Guitarist – March 2023
English | 133 pages | pdf | 122.95 MB
In 1968 and ’69, the legendary French yachtsman Bernard Moitessier was sailing in the prestigious Golden Globe Race for the fastest solo circumnavigation of the planet by sail. He stood to win a large prize pot and instant fame if he won the race and was well placed to do so. However, after rounding Cape Horn, he pulled alongside a passing ship and used a slingshot to fire a message onto its deck.
It contained a statement to the effect that he was pulling out of the race, with immediate effect “because I am happy at sea and perhaps to save my soul”. Then he set a course for the Pacific, with no other goal than complete freedom.

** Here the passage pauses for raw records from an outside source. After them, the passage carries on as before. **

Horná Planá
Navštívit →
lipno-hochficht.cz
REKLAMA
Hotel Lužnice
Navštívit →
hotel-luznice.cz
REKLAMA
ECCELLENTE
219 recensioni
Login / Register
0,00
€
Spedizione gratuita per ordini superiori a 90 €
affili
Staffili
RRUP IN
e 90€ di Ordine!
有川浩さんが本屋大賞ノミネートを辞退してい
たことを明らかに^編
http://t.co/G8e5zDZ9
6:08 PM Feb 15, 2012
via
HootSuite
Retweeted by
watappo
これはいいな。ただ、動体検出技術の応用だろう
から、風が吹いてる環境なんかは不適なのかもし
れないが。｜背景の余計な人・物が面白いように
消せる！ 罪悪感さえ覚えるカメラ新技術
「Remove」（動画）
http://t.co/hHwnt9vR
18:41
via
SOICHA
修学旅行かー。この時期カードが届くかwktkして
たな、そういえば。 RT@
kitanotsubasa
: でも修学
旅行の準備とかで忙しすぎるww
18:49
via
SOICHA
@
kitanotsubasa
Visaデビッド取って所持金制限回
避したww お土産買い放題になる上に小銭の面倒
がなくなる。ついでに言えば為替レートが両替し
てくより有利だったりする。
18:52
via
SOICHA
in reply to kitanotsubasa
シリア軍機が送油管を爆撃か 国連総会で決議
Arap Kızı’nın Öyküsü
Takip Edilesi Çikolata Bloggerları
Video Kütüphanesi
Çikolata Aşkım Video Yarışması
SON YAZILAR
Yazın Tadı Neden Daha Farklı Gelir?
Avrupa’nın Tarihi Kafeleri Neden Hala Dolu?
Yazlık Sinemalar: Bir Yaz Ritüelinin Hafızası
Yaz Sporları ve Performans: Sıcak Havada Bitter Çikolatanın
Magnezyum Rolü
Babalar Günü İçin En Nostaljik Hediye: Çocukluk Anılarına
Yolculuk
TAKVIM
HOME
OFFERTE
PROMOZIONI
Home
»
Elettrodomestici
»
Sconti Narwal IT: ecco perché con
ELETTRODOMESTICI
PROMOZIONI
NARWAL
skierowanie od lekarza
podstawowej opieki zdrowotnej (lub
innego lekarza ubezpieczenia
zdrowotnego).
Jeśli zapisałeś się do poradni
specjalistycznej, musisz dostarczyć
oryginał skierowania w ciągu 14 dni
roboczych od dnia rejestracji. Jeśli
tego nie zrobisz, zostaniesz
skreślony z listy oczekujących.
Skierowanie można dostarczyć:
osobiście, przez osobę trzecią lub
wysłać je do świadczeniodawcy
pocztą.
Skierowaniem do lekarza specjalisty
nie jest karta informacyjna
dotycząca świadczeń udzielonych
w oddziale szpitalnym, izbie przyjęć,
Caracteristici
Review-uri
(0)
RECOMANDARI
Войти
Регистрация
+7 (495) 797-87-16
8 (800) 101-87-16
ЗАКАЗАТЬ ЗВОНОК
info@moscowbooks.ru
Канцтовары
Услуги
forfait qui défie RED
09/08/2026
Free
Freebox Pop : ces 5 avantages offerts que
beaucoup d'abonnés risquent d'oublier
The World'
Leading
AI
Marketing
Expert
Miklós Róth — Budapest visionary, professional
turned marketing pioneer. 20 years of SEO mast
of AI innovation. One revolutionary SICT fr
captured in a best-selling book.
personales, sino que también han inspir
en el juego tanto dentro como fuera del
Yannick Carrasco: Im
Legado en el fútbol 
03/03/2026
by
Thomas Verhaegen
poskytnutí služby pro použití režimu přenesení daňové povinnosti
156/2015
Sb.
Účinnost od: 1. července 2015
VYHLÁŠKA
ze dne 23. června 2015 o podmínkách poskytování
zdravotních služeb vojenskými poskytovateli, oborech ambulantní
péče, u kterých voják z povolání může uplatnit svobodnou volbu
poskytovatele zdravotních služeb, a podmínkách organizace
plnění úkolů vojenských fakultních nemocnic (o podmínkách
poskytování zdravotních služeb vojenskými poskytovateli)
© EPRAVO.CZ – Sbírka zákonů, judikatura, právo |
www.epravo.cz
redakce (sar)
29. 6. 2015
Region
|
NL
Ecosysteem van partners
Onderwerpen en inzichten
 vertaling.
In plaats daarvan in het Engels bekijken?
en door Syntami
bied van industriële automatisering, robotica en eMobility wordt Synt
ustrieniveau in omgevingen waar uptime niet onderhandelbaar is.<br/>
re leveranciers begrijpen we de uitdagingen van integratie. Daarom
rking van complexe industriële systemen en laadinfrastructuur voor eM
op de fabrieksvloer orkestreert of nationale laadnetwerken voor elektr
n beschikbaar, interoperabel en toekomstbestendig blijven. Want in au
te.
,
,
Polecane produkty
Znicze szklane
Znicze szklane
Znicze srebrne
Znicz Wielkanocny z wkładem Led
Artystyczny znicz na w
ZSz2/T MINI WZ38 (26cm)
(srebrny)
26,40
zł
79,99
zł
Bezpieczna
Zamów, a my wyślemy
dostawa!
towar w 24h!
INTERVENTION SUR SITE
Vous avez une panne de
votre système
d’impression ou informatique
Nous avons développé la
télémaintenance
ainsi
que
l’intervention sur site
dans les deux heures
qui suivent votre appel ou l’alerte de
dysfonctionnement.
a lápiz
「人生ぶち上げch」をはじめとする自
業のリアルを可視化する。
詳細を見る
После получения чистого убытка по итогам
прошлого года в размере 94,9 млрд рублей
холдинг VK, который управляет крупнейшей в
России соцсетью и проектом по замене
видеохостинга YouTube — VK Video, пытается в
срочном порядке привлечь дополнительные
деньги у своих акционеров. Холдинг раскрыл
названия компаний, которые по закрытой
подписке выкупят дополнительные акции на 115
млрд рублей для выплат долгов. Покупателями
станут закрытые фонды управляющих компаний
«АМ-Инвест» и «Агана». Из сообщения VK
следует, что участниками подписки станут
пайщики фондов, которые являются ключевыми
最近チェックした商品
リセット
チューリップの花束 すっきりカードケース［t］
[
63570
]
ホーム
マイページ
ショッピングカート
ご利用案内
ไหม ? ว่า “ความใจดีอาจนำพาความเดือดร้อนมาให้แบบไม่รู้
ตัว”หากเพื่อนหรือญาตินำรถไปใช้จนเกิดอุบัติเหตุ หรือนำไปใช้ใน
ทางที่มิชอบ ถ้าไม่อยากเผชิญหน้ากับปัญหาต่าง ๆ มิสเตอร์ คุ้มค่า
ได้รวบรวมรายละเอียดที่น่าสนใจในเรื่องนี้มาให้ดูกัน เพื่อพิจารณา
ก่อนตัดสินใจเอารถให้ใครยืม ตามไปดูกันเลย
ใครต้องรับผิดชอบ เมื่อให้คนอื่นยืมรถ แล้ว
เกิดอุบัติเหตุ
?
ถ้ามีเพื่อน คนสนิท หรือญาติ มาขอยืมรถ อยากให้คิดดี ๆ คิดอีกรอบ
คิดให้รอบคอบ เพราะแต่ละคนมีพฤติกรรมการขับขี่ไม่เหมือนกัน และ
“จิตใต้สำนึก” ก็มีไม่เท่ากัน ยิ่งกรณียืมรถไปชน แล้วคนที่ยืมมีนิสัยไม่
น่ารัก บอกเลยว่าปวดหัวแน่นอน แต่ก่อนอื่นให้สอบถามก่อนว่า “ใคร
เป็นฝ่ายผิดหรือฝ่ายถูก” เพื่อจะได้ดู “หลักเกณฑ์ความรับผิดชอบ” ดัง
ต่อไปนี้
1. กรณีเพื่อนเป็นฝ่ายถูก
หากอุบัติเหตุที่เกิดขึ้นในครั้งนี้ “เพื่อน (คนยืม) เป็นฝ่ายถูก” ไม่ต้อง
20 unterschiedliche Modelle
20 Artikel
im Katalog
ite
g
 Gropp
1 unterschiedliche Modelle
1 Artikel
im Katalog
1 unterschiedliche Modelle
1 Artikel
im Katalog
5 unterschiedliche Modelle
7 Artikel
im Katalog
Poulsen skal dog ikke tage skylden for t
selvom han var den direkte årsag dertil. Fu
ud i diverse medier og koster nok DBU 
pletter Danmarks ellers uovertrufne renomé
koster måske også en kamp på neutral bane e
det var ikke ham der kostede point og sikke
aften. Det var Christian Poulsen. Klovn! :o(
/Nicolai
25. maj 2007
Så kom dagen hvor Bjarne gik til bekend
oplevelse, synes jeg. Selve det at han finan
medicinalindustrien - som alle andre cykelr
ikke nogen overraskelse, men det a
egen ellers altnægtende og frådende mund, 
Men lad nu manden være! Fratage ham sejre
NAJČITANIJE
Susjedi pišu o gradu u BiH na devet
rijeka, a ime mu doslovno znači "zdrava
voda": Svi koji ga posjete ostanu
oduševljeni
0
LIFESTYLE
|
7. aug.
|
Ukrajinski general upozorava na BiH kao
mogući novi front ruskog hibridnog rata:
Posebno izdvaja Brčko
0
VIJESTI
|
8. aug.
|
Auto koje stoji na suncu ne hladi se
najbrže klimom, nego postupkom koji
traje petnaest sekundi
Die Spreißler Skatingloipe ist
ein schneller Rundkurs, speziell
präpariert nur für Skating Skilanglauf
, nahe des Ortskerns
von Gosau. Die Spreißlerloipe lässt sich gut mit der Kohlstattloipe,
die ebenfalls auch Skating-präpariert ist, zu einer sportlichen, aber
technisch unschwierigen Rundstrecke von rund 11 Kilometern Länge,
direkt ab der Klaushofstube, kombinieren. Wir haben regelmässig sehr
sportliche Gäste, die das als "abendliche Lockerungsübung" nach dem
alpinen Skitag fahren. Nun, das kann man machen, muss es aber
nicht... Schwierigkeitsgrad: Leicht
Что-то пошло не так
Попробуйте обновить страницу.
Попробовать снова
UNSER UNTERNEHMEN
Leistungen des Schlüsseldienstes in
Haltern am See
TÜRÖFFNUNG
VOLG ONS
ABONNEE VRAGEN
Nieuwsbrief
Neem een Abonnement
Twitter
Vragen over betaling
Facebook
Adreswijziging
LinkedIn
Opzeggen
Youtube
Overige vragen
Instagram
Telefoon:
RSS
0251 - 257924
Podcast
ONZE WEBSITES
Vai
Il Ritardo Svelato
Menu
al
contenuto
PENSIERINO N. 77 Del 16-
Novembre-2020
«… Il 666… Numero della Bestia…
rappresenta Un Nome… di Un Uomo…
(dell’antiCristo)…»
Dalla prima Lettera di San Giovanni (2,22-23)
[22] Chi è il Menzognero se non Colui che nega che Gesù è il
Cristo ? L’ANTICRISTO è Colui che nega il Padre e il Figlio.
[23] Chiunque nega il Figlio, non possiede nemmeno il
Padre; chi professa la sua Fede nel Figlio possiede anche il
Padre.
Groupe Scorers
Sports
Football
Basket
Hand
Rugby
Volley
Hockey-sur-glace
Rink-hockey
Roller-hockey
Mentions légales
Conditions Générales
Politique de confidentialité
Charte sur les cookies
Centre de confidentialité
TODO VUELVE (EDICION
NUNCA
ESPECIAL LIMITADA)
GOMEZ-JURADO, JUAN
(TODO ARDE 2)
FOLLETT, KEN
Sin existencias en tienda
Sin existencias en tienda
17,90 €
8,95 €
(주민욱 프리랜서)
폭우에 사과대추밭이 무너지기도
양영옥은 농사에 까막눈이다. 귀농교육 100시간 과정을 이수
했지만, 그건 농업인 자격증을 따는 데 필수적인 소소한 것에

It’s a fitting coincidence that, almost at the same time, Jeff Beck released his first solo album with The Jeff Beck Group, entitled Truth, after leaving The Yardbirds under a cloud of illness and disillusionment (see page 63). Like Moitessier, Beck never wanted to run someone else’s race. And if chart success and fame was welcome, it was never his driving force. By his own admission, Beck felt he had failed if he didn’t push the art of playing guitar a little further with each record, each tour, each gig.
It’s also telling that his greatest commercial hit, Hi Ho Silver Lining, was also the achievement he was, perhaps, least proud of. For if he never quite matched the giddying celebrity of contemporaries such as Eric Clapton and Jimmy Page, he was rich in a rarer coin: respect.
Few guitarists are so widely admired for sheer virtuosity as Jeff Beck.
As he was rarely far from a stage, you could always go and see Jeff Beck play, somewhere or other – for by refusing the straitjacket of commercialism, he never lost his love of playing, or his freedom. Like Moitessier, he was happiest charting his own course. We hope you enjoy this Magazine issue’s tribute to his life and music.